El rostro de Robert se ensombreció.
—¿Qué coño hace en casa de ese tío?
—Decirle la verdad a la cara, creo. Nunca la he visto tan enojada como cuando llegó del pueblo y me contó lo que había oído. Así que decidió ir a la finca a explicarle a Gabriel qué clase de persona era, me dijo. De modo que a estas alturas, le habrá soltado una buena. Vamos, que tendrías que haberla visto. Con el cabello revuelto, casi despedía fuego por las orejas, que lo sepas.
La imagen de su madre con los pelos de punta y echando vaharadas de humo por las orejas hizo reír también a Robert. La mujer había sido una sombra que se arrastraba murmurando desde que él tenía uso de razón, con lo que resultaba difícil imaginarla en pleno acceso de ira.
—Habría dado cualquier cosa por ver la expresión de Gabriel cuando mamá entró arrasando en su casa. ¿Y te imaginas a la tía Laine?
Johan ejecutó una perfecta interpretación, con la expresión angustiada y retorciendo las manos junto al pecho mientras con voz chillona, declamaba:
—Pero, Solveig, querida Solveig, no deberías usar ese vocabulario, ¿no te parece?
Los dos hermanos se dejaron caer al suelo entre convulsas risotadas.

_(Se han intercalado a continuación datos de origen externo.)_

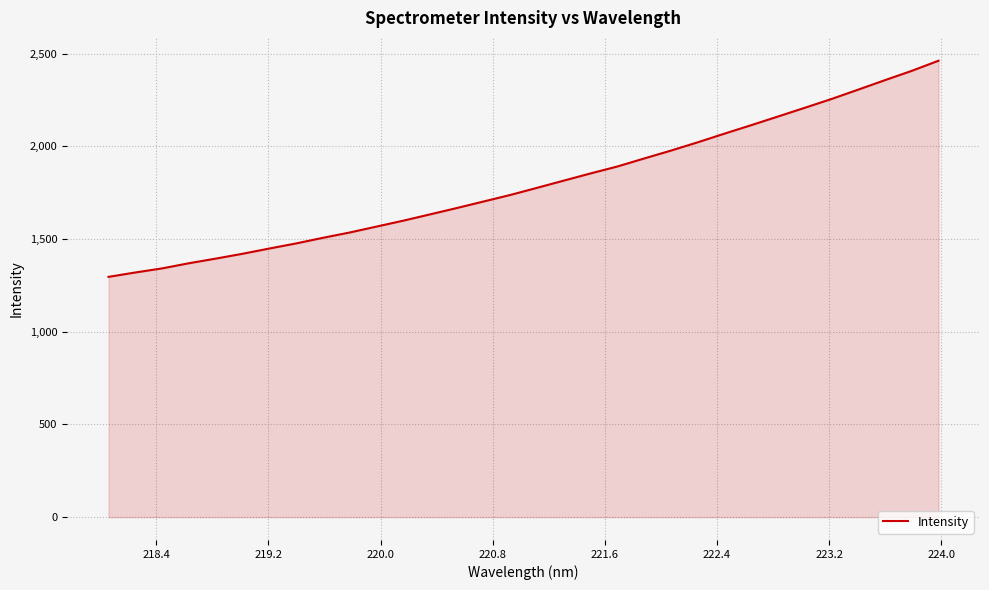

What is the difference between the maximum and minimum values?

1165.6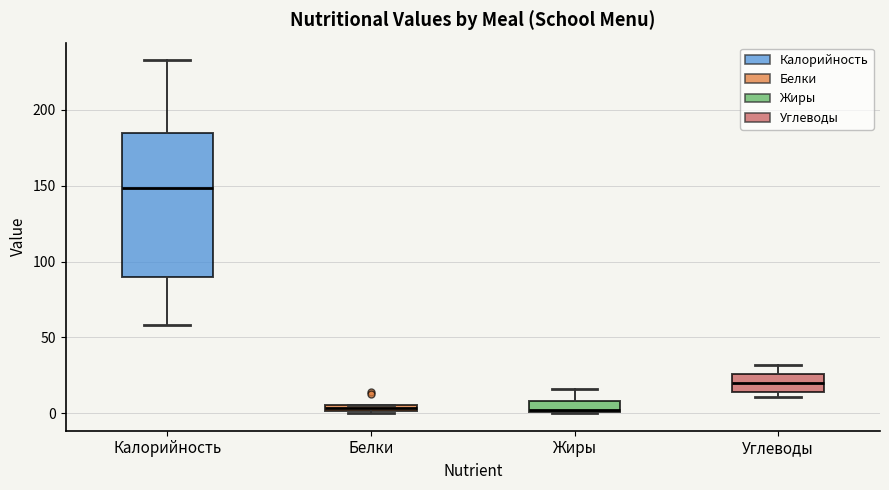

Which box is the tallest, from its lower edge to its upper edge?

Калорийность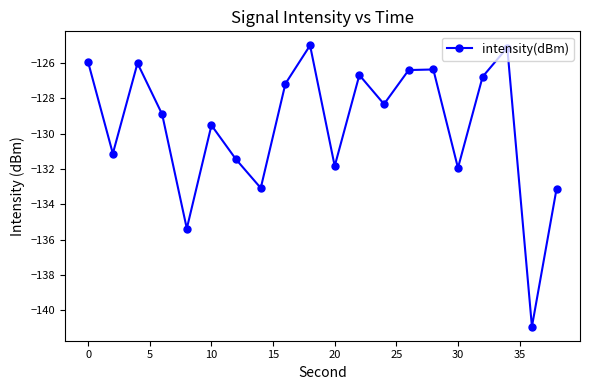

What is the average value?

-129.5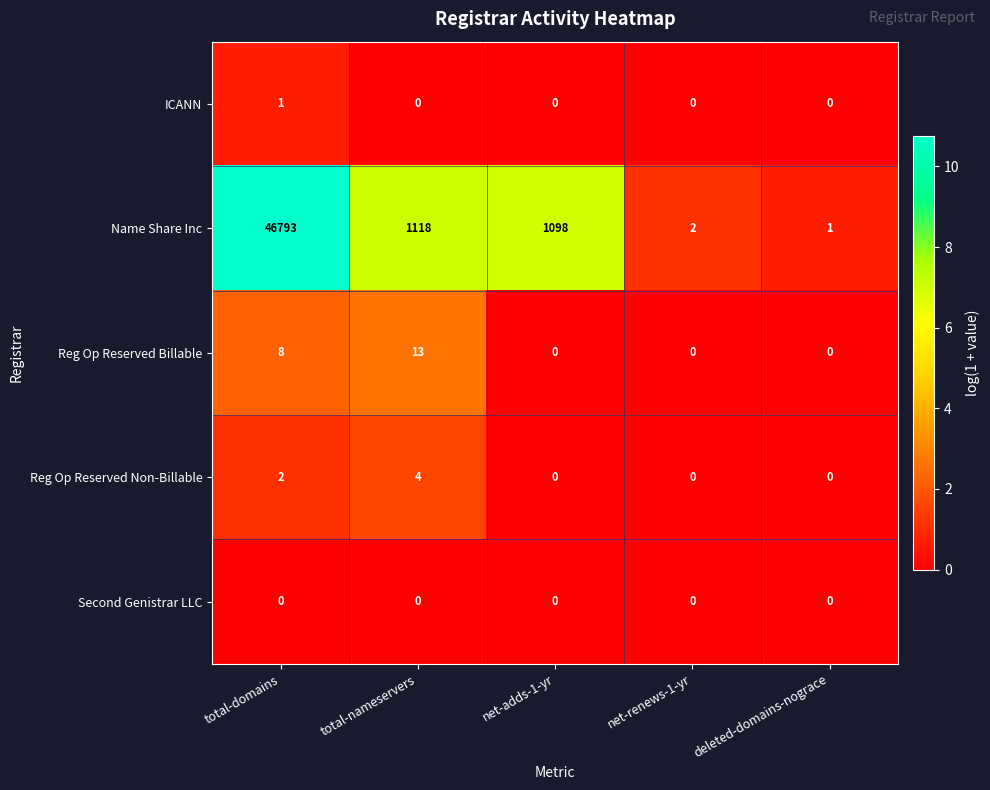

Count the number of data series in this chart.

5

—Oye, ¿tú piensas en papá alguna vez?
La pregunta de Johan los devolvió a la seria realidad y Robert permaneció en silencio unos minutos antes de responder.
—Sí, claro que sí. Aunque me cuesta pensar en otra imagen que la del aspecto que tenía aquel día. Ya puedes estar contento de haberte librado de verlo. Y tú, ¿piensas en él?
—Sí, muy a menudo. Sólo que es como si estuviese viendo una película, no sé si me entiendes. Recuerdo lo contento que estaba siempre y cómo solía bromear, bailar y hacerme dar vueltas en el aire, pero lo veo como desde fuera, como en una película.
—Sí, entiendo a qué te refieres.
Estaban tumbados uno al lado del otro, mirando al techo, mientras la lluvia golpeaba el latón del tejado.
Johan dijo en voz muy baja:
—¿Verdad que nos quería, Robert?
Éste respondió en el mismo tono quedo:
—Por supuesto que sí, Johan, claro que nos quería.
O
yó a Patrik sacudir un paraguas en la escalinata, así que se levantó como pudo del sofá para ir a la puerta y salir a su encuentro.
—¿Hola?
Patrik entró preguntando y mirando con curiosidad a su alrededor. La calma y la silenciosa tranquilidad no eran, al parecer, lo que esperaba encontrar. En realidad, ella hubiese debido estar un tanto enfurruñada con él, pues no la había llamado en todo el día, pero la alegría de verlo en casa superaba sus deseos de reñirle. Sabía, además, que nunca se encontraba muy lejos y tampoco dudaba de que hubiese pensado en ella mil veces a lo largo del día, tal era la seguridad que reinaba en su relación, y era maravilloso poder confiar en lo que eso significaba.
—¿Dónde están Conny y los bandidos? —susurró Patrik, pues seguía sin saber si estaban o no.
—Le puse a Britta un plato de macarrones con salchicha en la cabeza y no quisieron quedarse. ¡Desagradecidos!
Erica disfrutaba al ver el desconcierto pintado en la cara de Patrik.
—Sencillamente, exploté. Algún límite había que poner. Pero no creo que recibamos ninguna invitación de esa parte de la familia en los próximos cien años. Claro que no lo lamento. ¿Y tú?
—¡No, por Dios! —exclamó alzando la vista al cielo—. ¿De verdad que lo hiciste? ¿Le pusiste un plato de comida en la cabeza?
—Te lo juro. Toda mi buena educación se esfumó volando por la ventana. Ahora seguro que ya no iré al cielo.
—Mmm, tú eres ya un trocito de cielo, así que no tienes que…
La acarició juguetón en el cuello, exactamente en el lugar donde sabía que le hacía cosquillas, y ella lo apartó entre risas.
—Voy a preparar un chocolate caliente y luego me cuentas todo sobre «el gran altercado» —dijo Patrik tomándole la mano y llevándola a la cocina, donde la ayudó a acomodarse en una silla.
—Pareces cansado —comentó ella—. ¿Qué tal va la cosa?